Abrams pointedly commented as follows:

‘I am excited and very supportive of the Freedom to Vote Act. It takes the best intentions that we have for protecting our democracy and concretizes it, making sure that we have uniform standards across this country, so that the quality of our democracy doesn’t vary from geography to geography or based on your race. Those are two important steps. And what this bill does is it takes the important pieces that we need to protect our democracy, to protect our elections, and modernizes it. [It] recognizes that the challenges we faced in 2020, in 2018 have now been joined by subversion of elections, by threats and intimidation to election workers and to voters, and it responds not only to what we knew we faced, but to new challenges that have been brought forward by the legislation that’s been passing in 18 states and that is pending in 49 states.’

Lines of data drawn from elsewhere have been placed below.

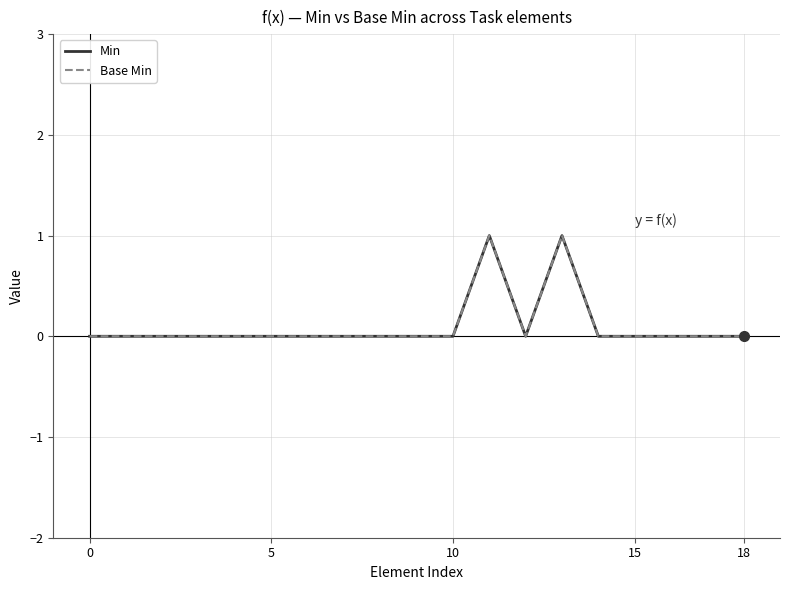

What is the sum of all Min values?

2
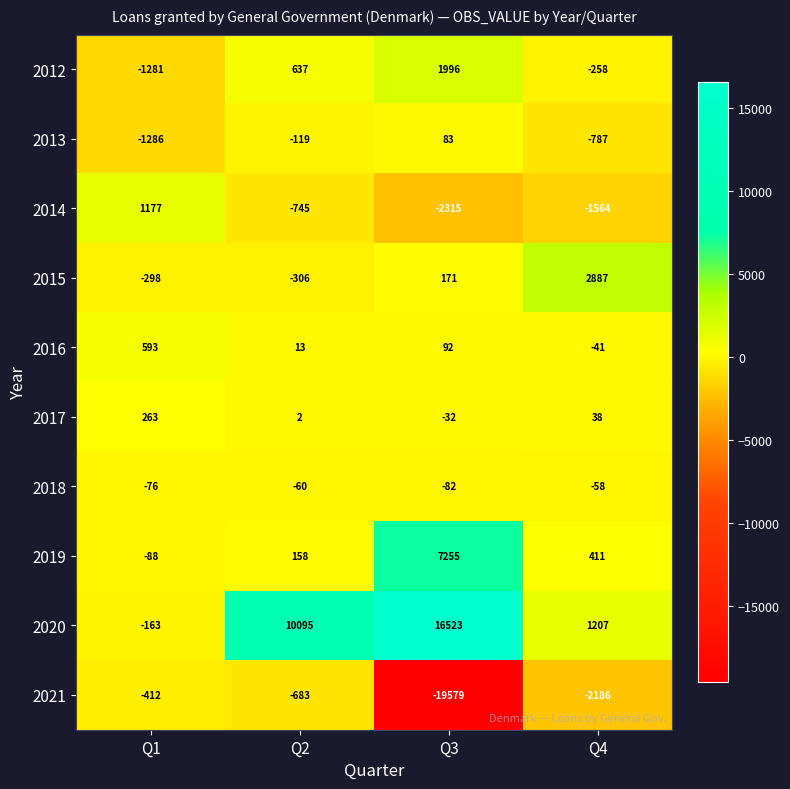

Which category has the highest value in the 2020 series?

Q3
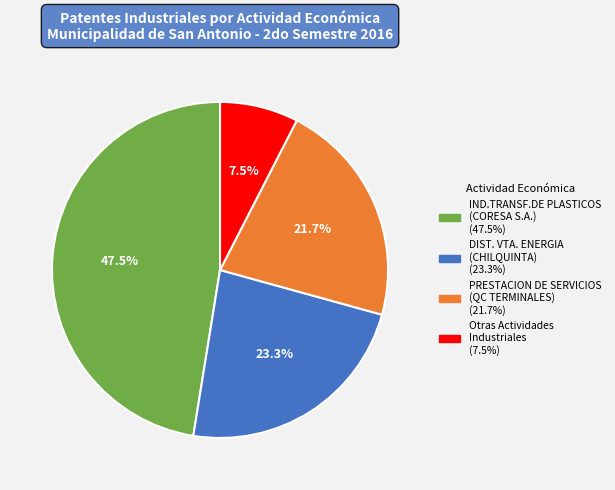

Does any single category account for the majority?

No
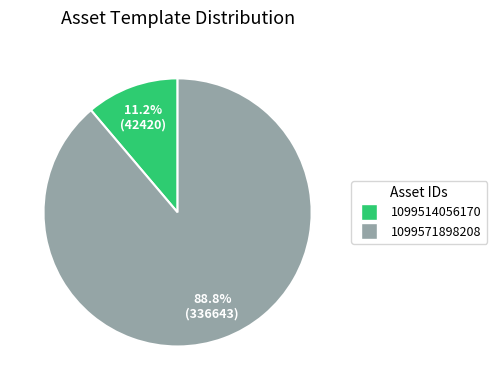

How many slices are in this pie chart?

2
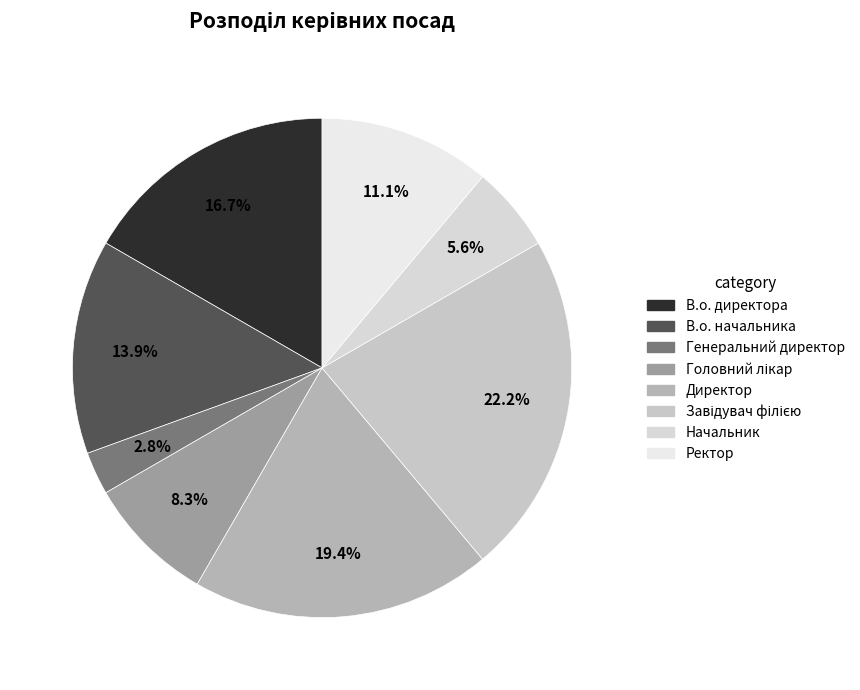

Does any single category account for the majority?

No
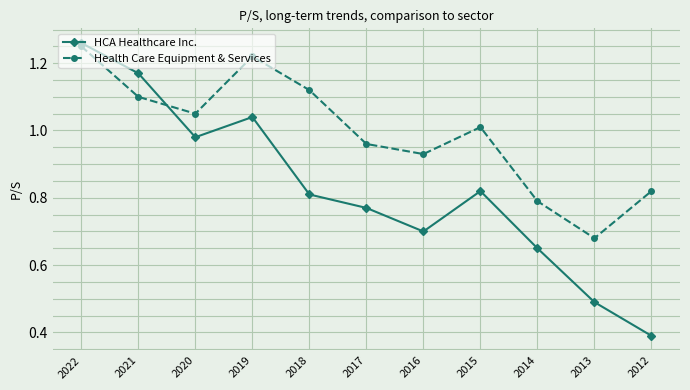

Between 2016 and 2015, which series saw the biggest shift?

HCA Healthcare Inc.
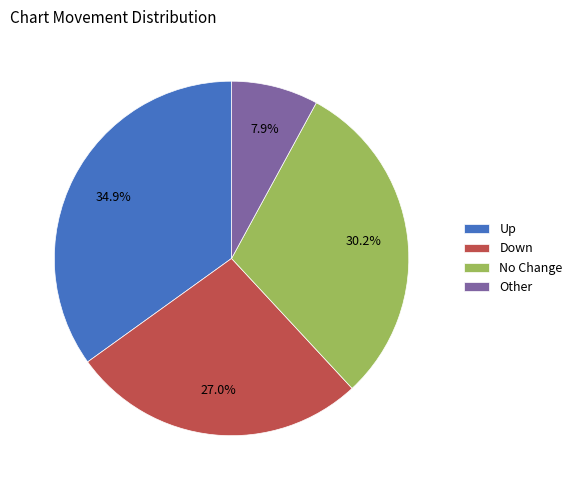

What is the ratio of the value at Down to the value at Other?

3.4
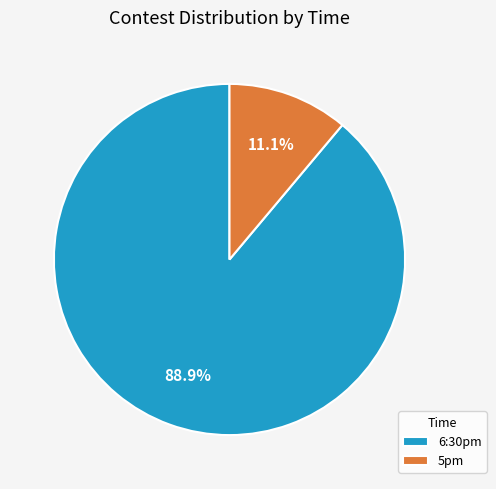

Which slice is the smallest?

5pm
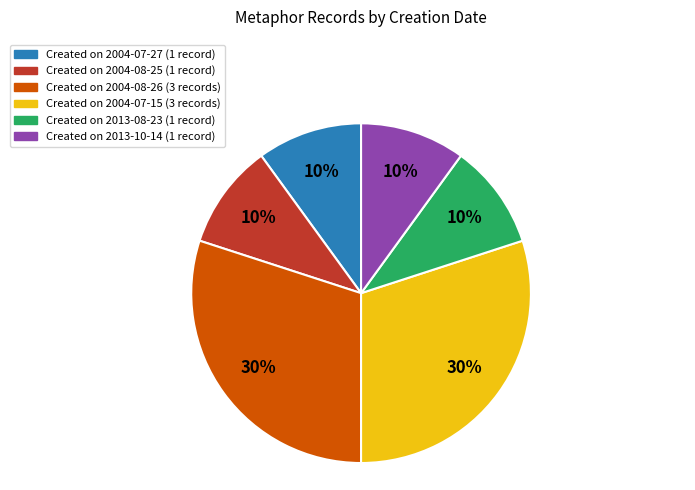

Do Created on 2013-10-14 (1 record) and Created on 2004-08-25 (1 record) together represent more than half of the pie?

No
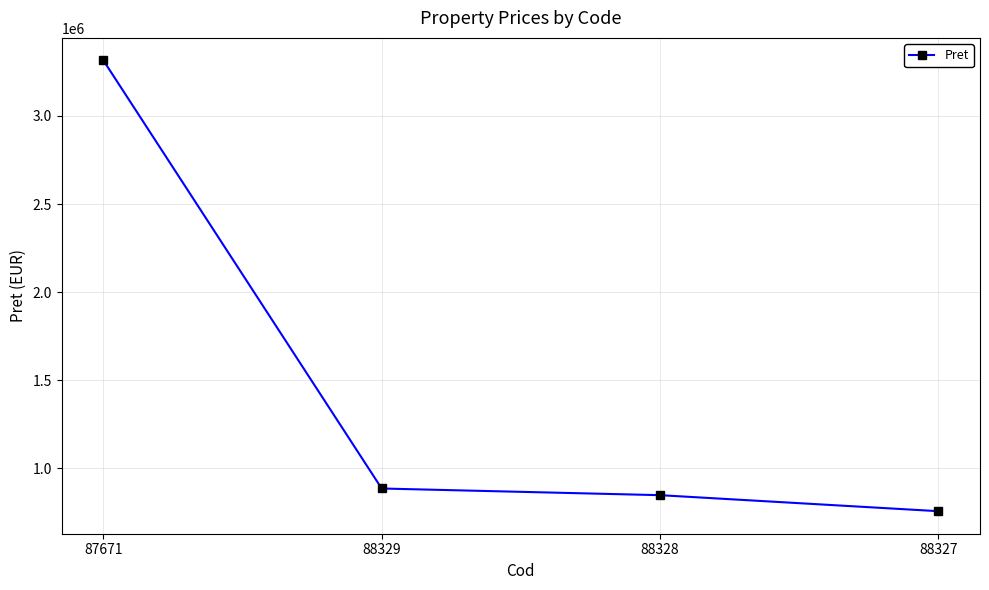

Is it true that the value at 88327 is 756728?

True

Abrams also called the Freedom to Vote Act “an incredibly important step forward” alongside the John Lewis Voting Rights Advancement Act. That latter piece of legislation is slated for consideration by the Senate in the near future. If made law, it would re-establish a requirement for federal authorities to approve certain changes to the handling of elections before those changes are actually put in place. The hope would be to stop at least some instances of voter suppression before they even begin, and such a provision was included in the 1965 Voting Rights Act. With those previous rules in place, Attorney General Merrick Garland has said that the Justice Department was able to stop “thousands” of suppressive moves.